Which of the lines below holds the string "DDoS高保護IPは"? Copy every line that does.

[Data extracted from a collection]
================

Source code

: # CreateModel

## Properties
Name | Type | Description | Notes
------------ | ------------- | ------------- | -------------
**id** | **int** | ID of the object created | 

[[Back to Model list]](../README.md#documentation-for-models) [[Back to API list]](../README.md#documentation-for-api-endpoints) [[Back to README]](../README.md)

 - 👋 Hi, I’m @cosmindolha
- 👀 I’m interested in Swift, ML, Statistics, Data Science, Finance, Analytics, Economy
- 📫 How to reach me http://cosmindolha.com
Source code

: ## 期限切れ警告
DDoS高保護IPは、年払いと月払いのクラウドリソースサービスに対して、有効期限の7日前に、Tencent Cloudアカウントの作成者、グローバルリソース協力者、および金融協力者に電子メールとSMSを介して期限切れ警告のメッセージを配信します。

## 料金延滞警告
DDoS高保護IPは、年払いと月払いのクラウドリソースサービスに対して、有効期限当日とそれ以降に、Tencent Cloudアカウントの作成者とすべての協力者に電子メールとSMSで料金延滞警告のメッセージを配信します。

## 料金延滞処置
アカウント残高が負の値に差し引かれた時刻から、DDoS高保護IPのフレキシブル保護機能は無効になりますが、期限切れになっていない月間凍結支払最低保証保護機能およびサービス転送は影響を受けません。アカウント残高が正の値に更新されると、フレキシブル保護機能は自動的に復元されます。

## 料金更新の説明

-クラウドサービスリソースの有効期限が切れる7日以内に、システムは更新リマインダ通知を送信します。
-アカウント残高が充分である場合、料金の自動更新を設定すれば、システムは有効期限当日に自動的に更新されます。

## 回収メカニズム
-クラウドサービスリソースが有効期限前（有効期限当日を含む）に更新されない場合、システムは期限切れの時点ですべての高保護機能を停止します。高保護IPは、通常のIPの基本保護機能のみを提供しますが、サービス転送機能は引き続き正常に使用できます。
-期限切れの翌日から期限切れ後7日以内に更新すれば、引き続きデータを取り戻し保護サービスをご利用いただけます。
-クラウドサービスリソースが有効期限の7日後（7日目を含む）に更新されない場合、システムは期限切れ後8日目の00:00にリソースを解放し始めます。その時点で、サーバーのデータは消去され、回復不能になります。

================

[Written reply]
DDoS高保護IPは、年払いと月払いのクラウドリソースサービスに対して、有効期限の7日前に、Tencent Cloudアカウントの作成者、グローバルリソース協力者、および金融協力者に電子メールとSMSを介して期限切れ警告のメッセージを配信します。
DDoS高保護IPは、年払いと月払いのクラウドリソースサービスに対して、有効期限当日とそれ以降に、Tencent Cloudアカウントの作成者とすべての協力者に電子メールとSMSで料金延滞警告のメッセージを配信します。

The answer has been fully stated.